Arrivé depuis peu dans la Capitale, Claude couche sur papier ses impressions et ses sentiments. Il découvre une vie tout autre de celle qu'il avait imaginé lors de ses balades avec ses deux amis, sous le soleil de la Provence. Et c'est à eux qu'il écrit presque chaque jour pour exprimer son désarroi devant le froid, la faim et la solitude. Son malaise est d'autant plus difficile à supporter qu'il n'a personne à aimer, avec qui sa misérable existence.

Cependant un soir il rencontre Laurence, une jeune fille déjà vieillie par une vie de débauche. L'ayant veillée durant sa crise de nerf, il retourne chez lui et reprend le cours de sa triste existence. Toutefois quelques jours plus tard, Laurence fait irruption chez Claude et lui demande de l'héberger. D'abord horrifié, il décide d'accepter. Il se fixe également pour but de sortir cette fille du ruisseau.

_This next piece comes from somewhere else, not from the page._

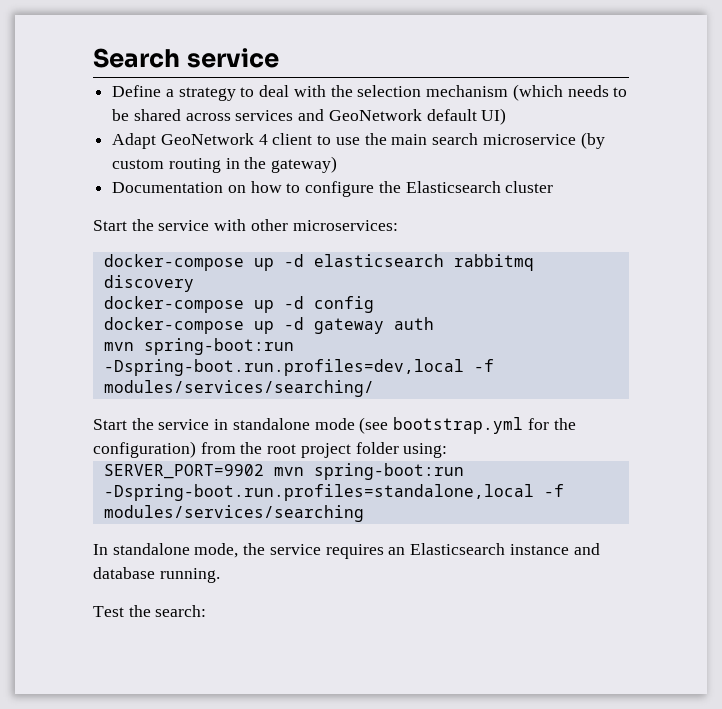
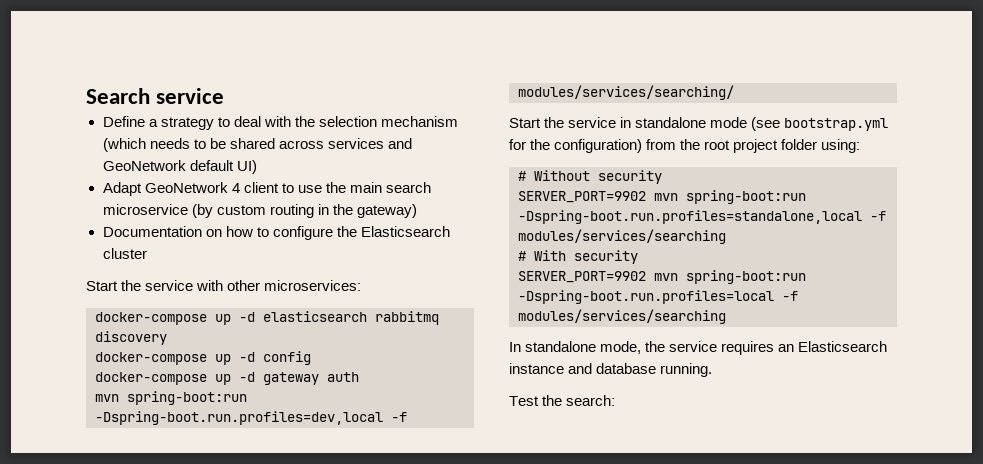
(448, 450) none -> [518,170,662,184] // # Without security
(364, 513) none -> [518,250,638,264] [518,270,806,284] [518,290,798,304] [518,309,726,324] // # With security // SERVER_PORT=9902 mvn spring-boot:run -Dspring-boot.run.profiles=local -f modules/services/searching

Mais une vieille entremetteuse va détruire son projet en poussant Laurence dans les bras de Jacques, ami et voisin de Claude.

Alors qu'il veille Marie, la jeune maîtresse de Jacques, au soir de sa vie, ce dernier et Laurence passent la nuit ensemble juste dans la chambre voisine. Ayant aperçu par la fenêtre leurs ombres se faufilant, Claude se décide enfin à chasser Laurence de sa vie.